──────── RECORDS ────────
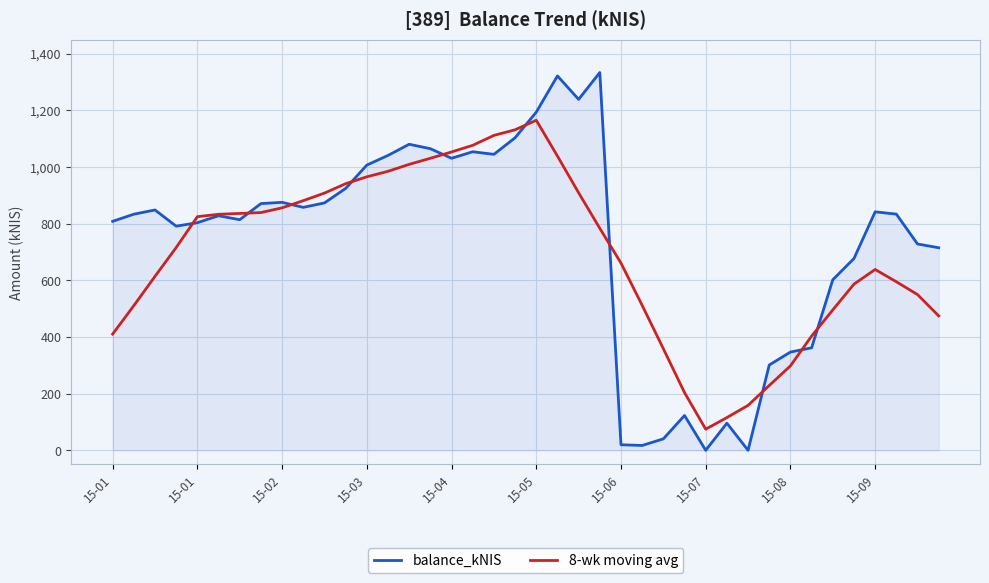

Rank the series by their maximum value, from lowest to highest.

8-wk moving avg, balance_kNIS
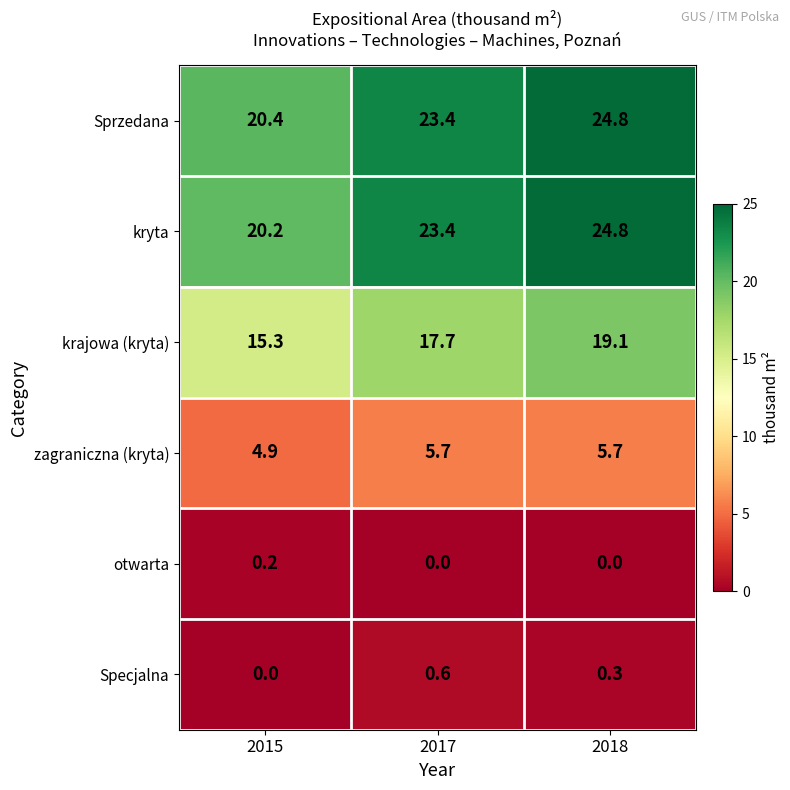

What is the greatest value displayed?

24.8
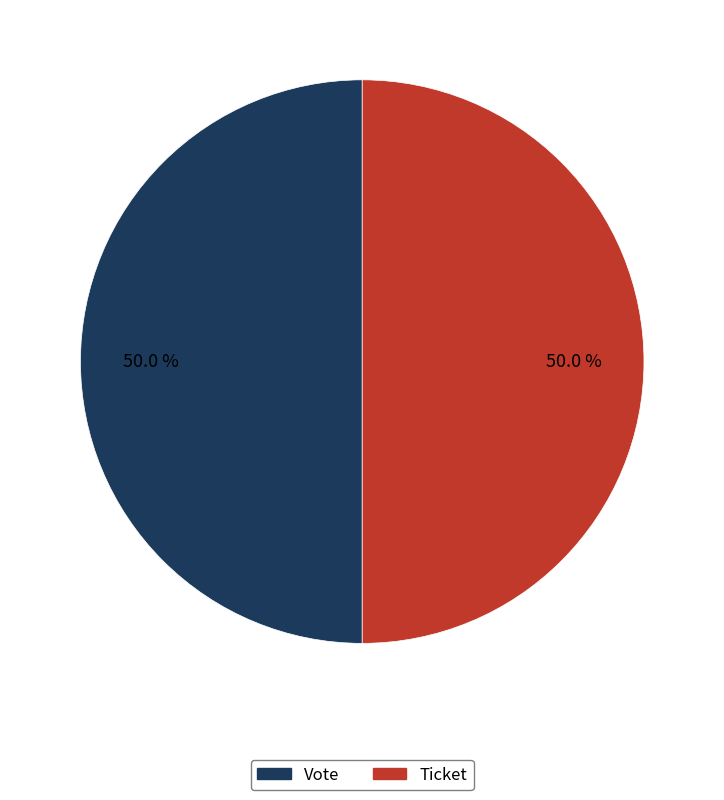

What portion of the pie excludes Vote?

50.0%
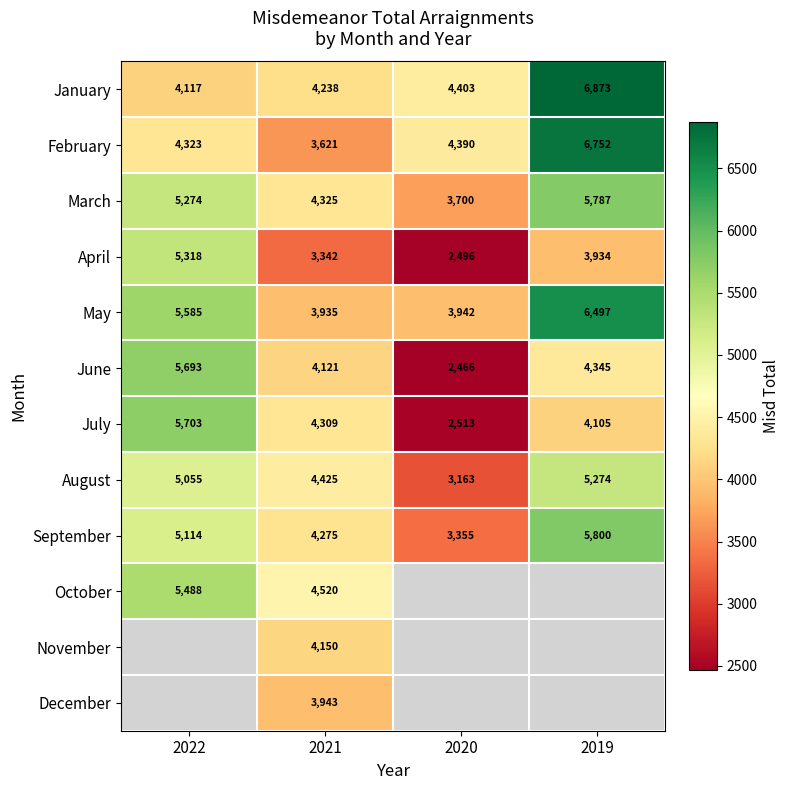

How many values in the July series are below 4309?

2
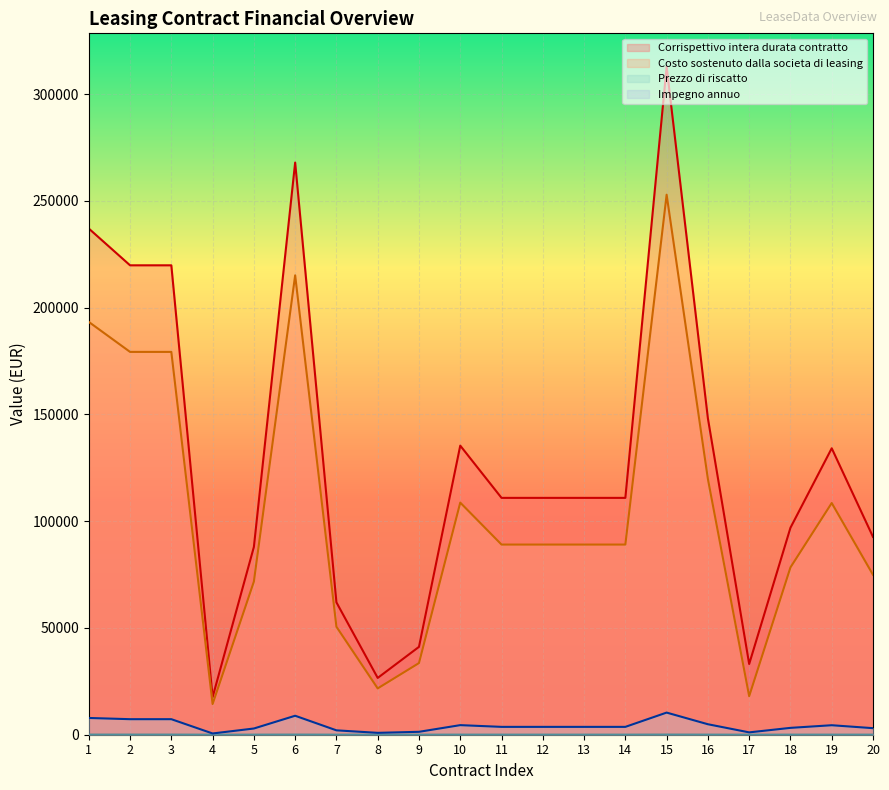

What is the value of the Corrispettivo intera durata contratto point at the 19th from the left?

134173.5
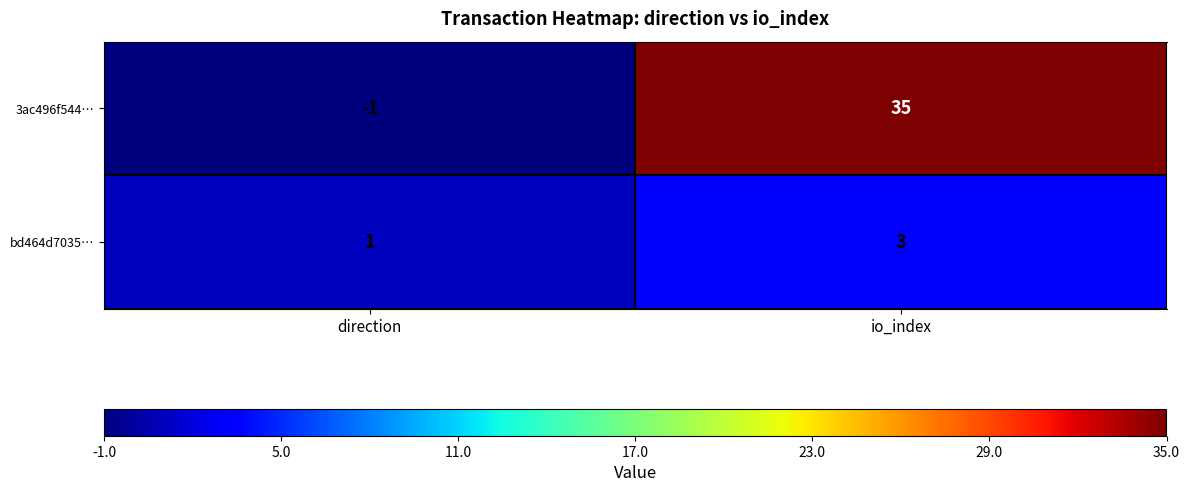

What value does the bd464d7035… series have at io_index?

3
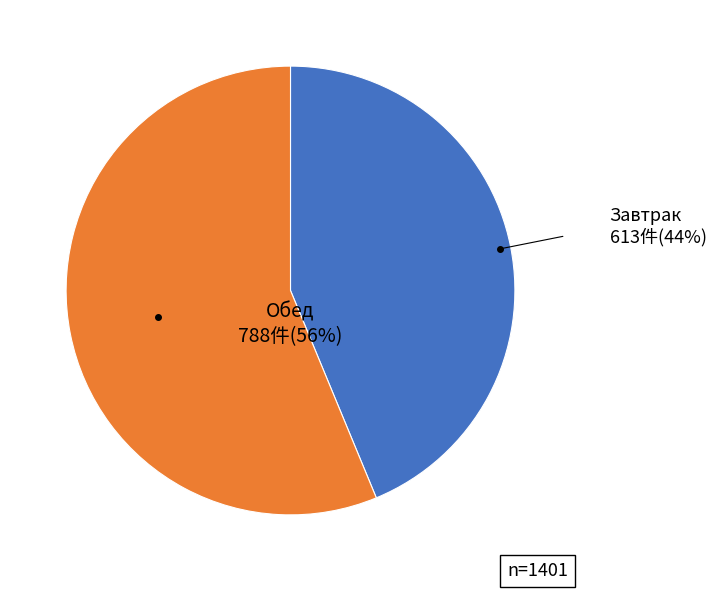

To the nearest percent, what is the difference between the largest and smallest slice percentages?

12%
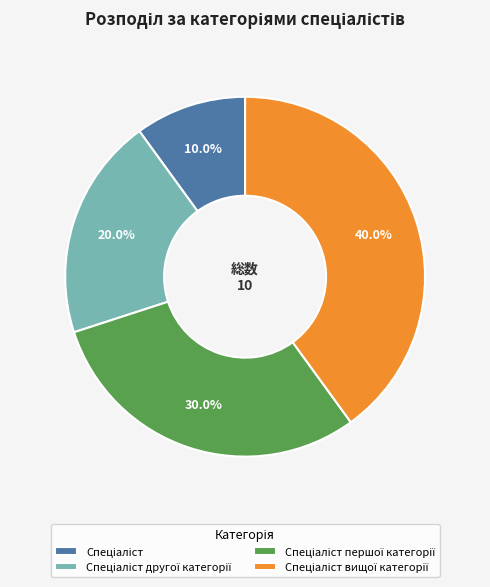

Is there a majority slice in this chart?

No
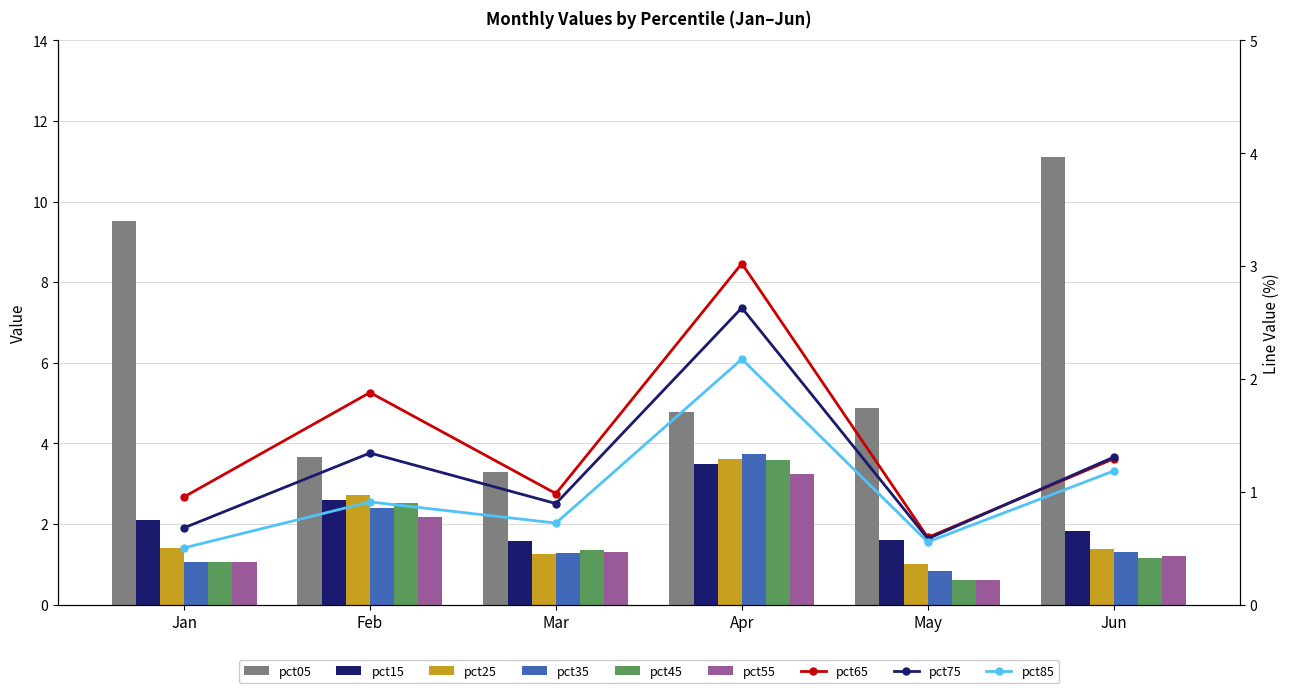

Are the bars horizontal?

No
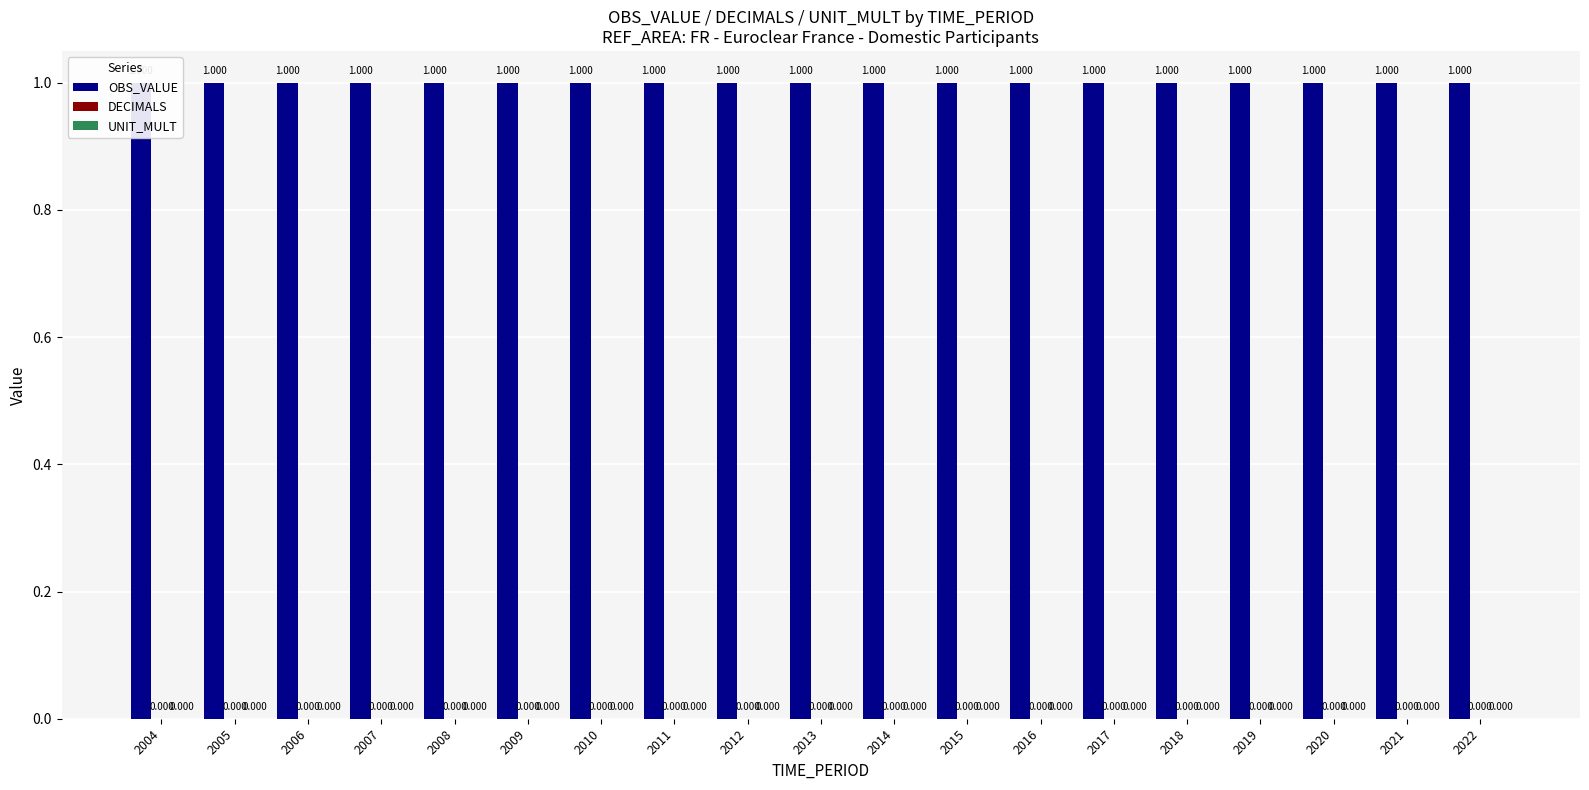

Is it true that DECIMALS equals 0 at 2010?

True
────────
_WHAT THIS TASK INVOLVES_
Copy out the material word for word from the line holding "What is the greatest value displayed?" through the end of the material, with both ends included. Leave the pictures out.

_RESULT FOR THIS TASK_
What is the greatest value displayed?

24.8

What portion of the pie excludes Vote?

50.0%

How many values in the July series are below 4309?

2

What is the value of the Corrispettivo intera durata contratto point at the 19th from the left?

134173.5

What value does the bd464d7035… series have at io_index?

3

To the nearest percent, what is the difference between the largest and smallest slice percentages?

12%

Is there a majority slice in this chart?

No

Are the bars horizontal?

No

Is it true that DECIMALS equals 0 at 2010?

True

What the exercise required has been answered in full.